Task brief> Rewrite the records from the line with "Photographs of a" to the line with "0.016545, 0.326080, 0.510154]]", changing "scene" to "location" and keeping everything else the same. Omit the pictures from your answer.

Input material>
-- Opening Marker --
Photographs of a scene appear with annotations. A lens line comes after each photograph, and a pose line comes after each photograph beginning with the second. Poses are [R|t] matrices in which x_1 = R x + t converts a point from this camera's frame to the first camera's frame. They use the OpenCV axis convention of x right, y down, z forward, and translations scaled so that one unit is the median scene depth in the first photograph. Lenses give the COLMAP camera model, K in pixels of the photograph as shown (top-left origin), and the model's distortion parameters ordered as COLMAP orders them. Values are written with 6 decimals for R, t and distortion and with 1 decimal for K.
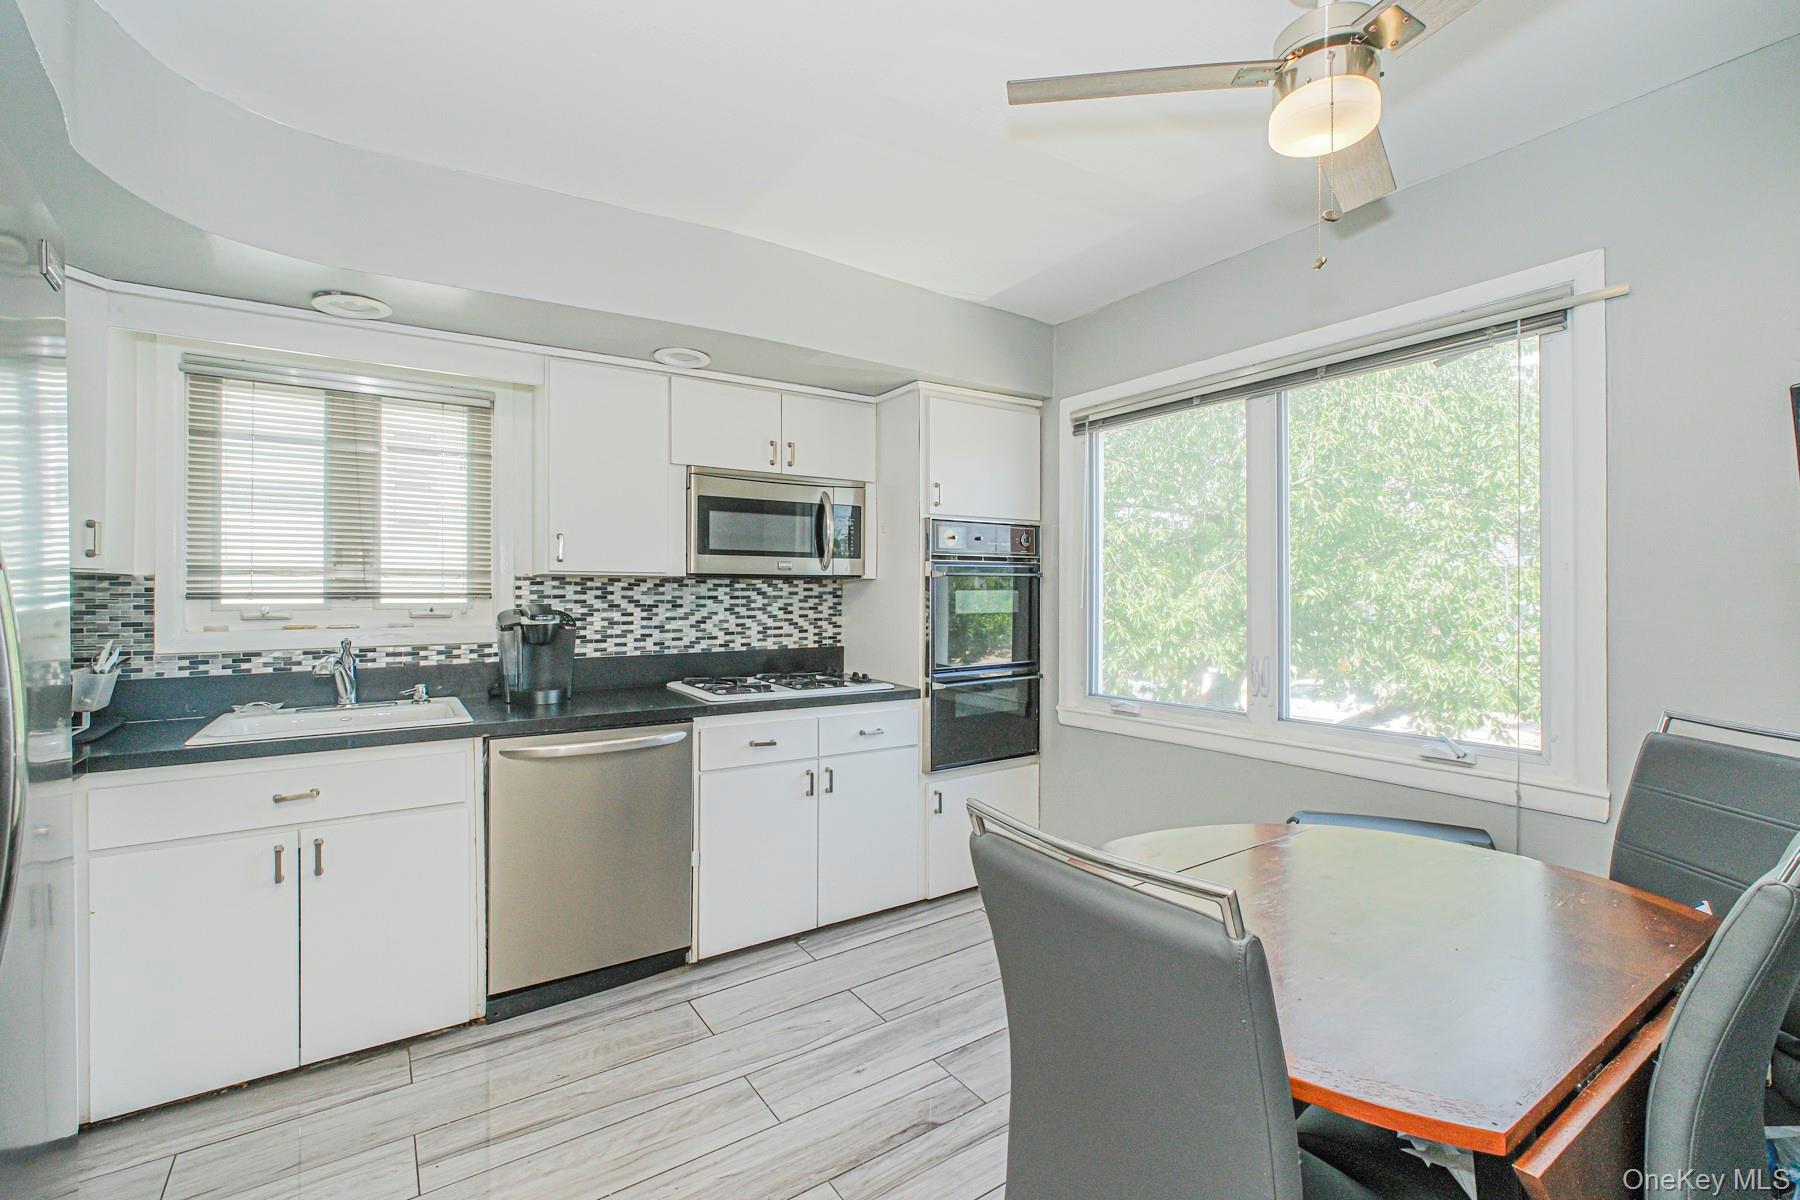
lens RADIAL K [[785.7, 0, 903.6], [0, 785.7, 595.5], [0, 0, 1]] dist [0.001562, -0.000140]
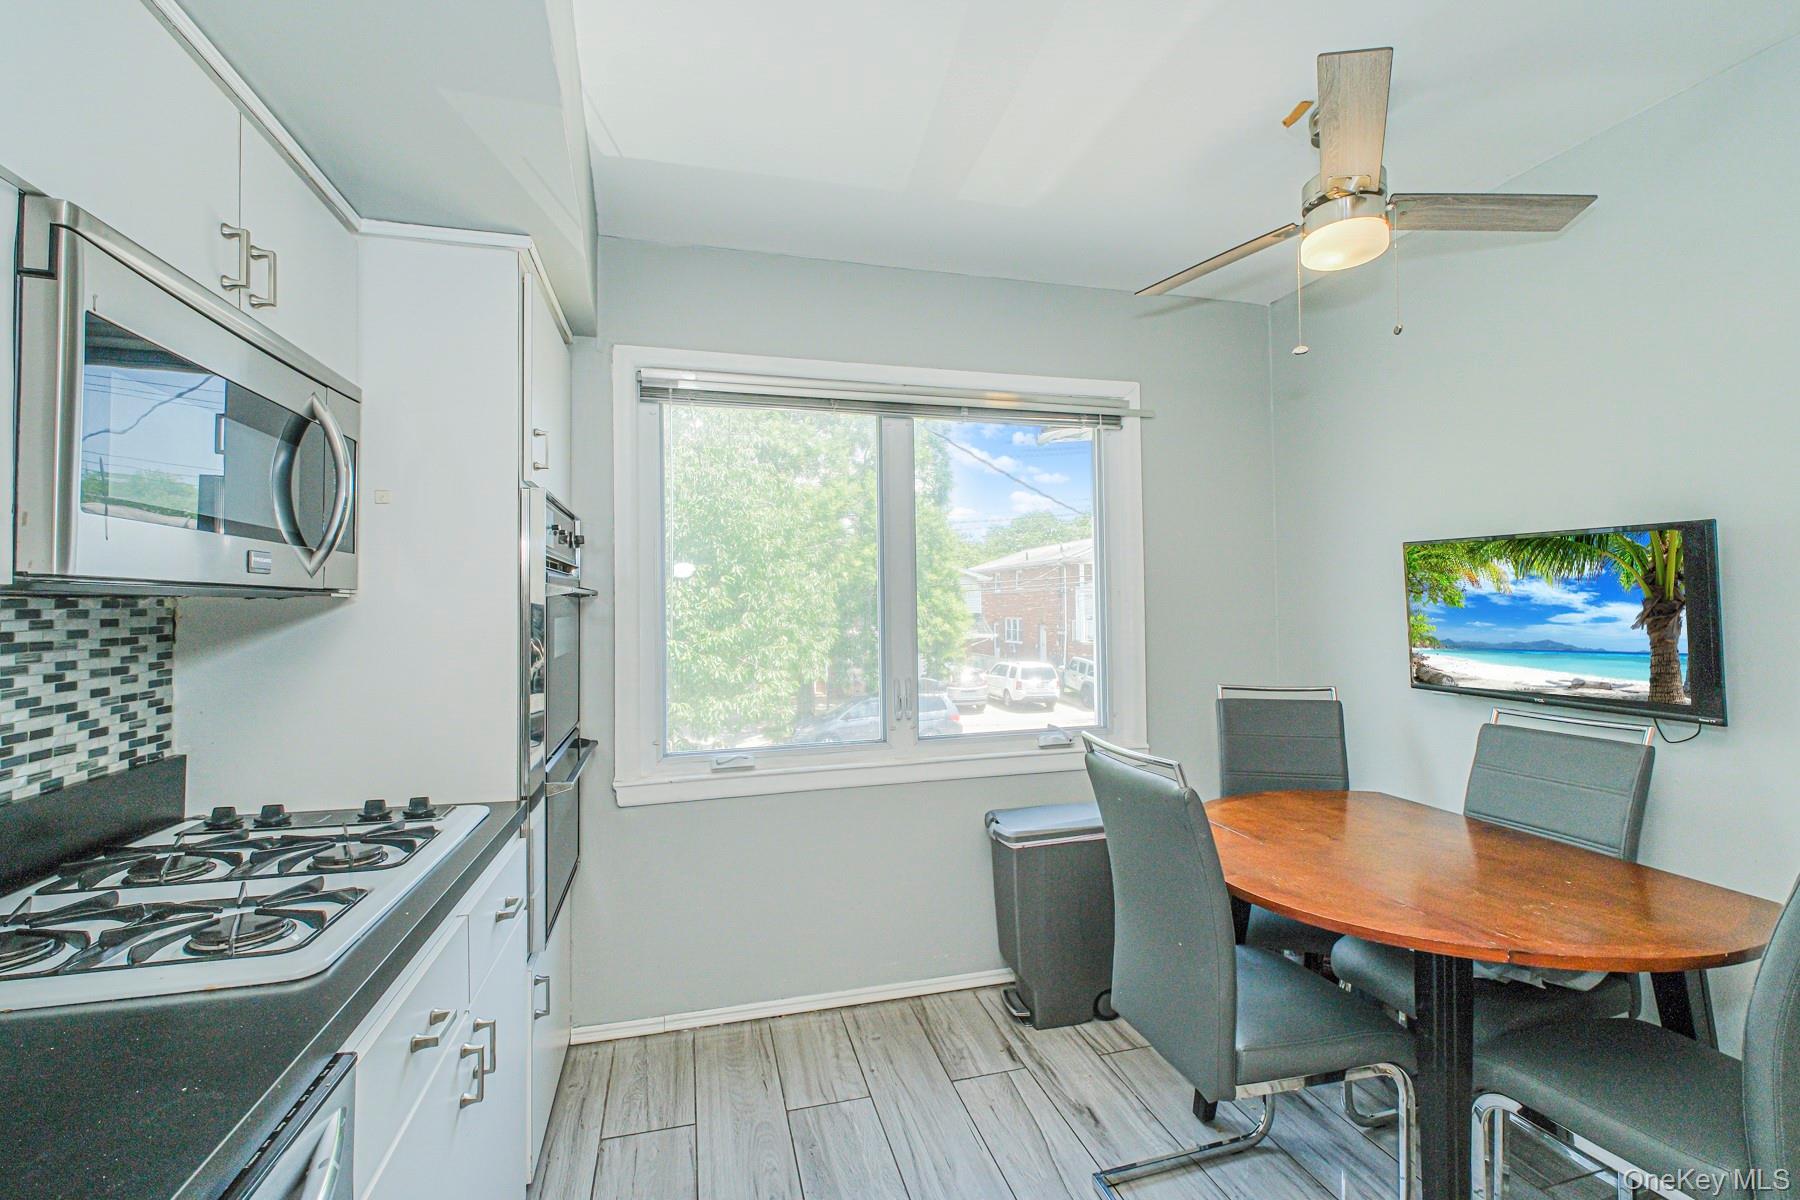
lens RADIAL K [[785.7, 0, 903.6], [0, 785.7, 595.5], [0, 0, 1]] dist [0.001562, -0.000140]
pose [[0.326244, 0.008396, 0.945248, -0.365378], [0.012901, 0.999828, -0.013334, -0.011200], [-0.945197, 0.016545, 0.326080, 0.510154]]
-- Closing Marker --
-- Opening Marker --
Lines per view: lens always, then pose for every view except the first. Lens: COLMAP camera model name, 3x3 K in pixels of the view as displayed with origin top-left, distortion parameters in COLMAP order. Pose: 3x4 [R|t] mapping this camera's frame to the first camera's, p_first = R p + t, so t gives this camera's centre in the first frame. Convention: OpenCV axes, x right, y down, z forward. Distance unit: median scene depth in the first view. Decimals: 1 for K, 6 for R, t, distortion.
-- Closing Marker --
-- Opening Marker --
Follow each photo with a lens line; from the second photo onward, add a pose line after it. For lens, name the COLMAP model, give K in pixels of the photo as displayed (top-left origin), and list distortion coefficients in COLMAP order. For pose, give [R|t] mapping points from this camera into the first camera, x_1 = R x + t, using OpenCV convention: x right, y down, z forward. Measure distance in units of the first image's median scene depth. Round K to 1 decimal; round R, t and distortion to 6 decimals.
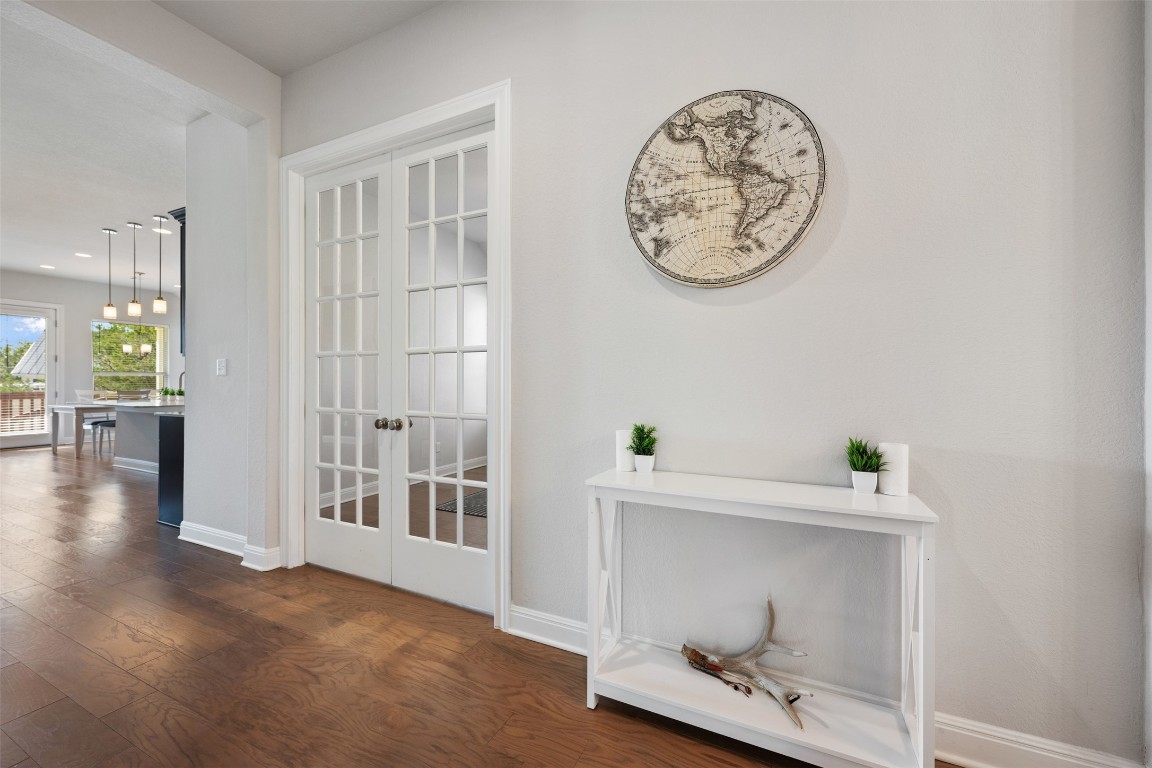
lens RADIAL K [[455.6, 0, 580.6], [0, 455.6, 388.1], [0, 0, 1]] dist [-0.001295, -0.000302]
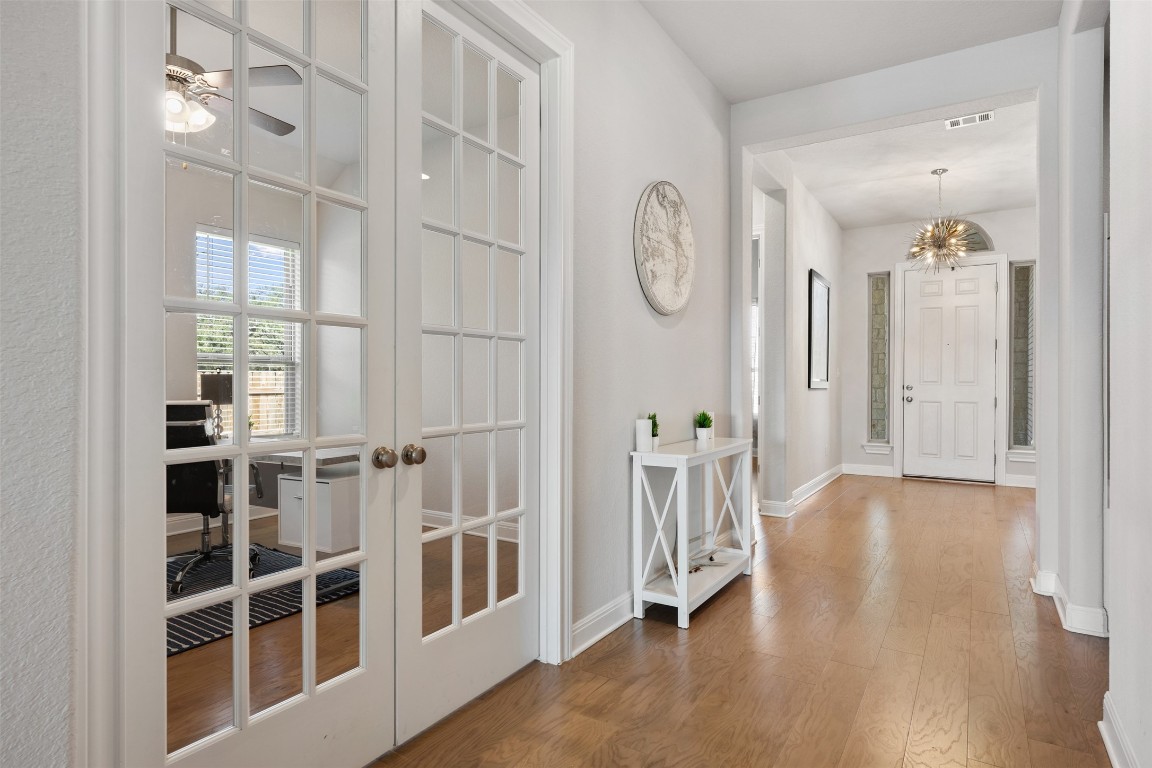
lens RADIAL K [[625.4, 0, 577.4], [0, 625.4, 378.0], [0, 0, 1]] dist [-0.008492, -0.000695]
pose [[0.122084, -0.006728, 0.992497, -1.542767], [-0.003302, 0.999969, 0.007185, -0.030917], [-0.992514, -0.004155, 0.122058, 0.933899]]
-- Closing Marker --
Solution to the exercise>
Photographs of a location appear with annotations. A lens line comes after each photograph, and a pose line comes after each photograph beginning with the second. Poses are [R|t] matrices in which x_1 = R x + t converts a point from this camera's frame to the first camera's frame. They use the OpenCV axis convention of x right, y down, z forward, and translations scaled so that one unit is the median location depth in the first photograph. Lenses give the COLMAP camera model, K in pixels of the photograph as shown (top-left origin), and the model's distortion parameters ordered as COLMAP orders them. Values are written with 6 decimals for R, t and distortion and with 1 decimal for K.
lens RADIAL K [[785.7, 0, 903.6], [0, 785.7, 595.5], [0, 0, 1]] dist [0.001562, -0.000140]
lens RADIAL K [[785.7, 0, 903.6], [0, 785.7, 595.5], [0, 0, 1]] dist [0.001562, -0.000140]
pose [[0.326244, 0.008396, 0.945248, -0.365378], [0.012901, 0.999828, -0.013334, -0.011200], [-0.945197, 0.016545, 0.326080, 0.510154]]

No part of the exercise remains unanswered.